After a few years of practicing healthy decision making (and the hard part of communicating it to less-than-enthusiastic people), now I find I’ve graduated to setting priorities. This involves taking an honest look at everything I give my time to and then figuring out what should stay and what must go. This is not easy, for any of us, but it must be done if you are trying to succeed at something.

For most of my life, I pursued the immature fantasy of “having it all”. Now I know that this is impossible and therefore not a worthy goal. I must choose what to invest in. Equally important, I must decide what to let go of. It aches in the centre of my being when I adjust my priorities and discard something I truly love, but in order to pursue my highest goals, these decisions need to be made.

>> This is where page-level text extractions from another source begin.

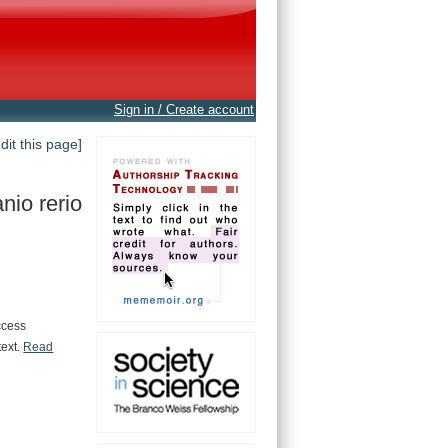
Sign in / Create account
edit this page]
nio rerio
ccess
text.
Read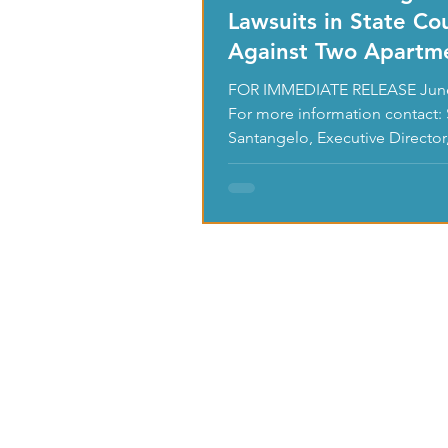
Lawsuits in State Co
Against Two Apartm
Owners & Their
FOR IMMEDIATE RELEASE June
Management
For more information contact: 
Santangelo, Executive Director,
0420 or...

In the last few years, I’ve learned that self-care must come higher on my priority list. This involves rest, leisure, fun, food, exercise and time with friends. For everything to have its place, some activities and relationships can stay and a few must go. I’ve come to understand that this is healthy and mature, albeit painful and scary.

Setting priorities is about assessing risk and reward. What works for a time may not serve us forever, so we have to check in regularly and re-evaluate. I know I still have a lot to learn in this area, but knowing that I have choices is the key to arranging and maintaining my own priorities.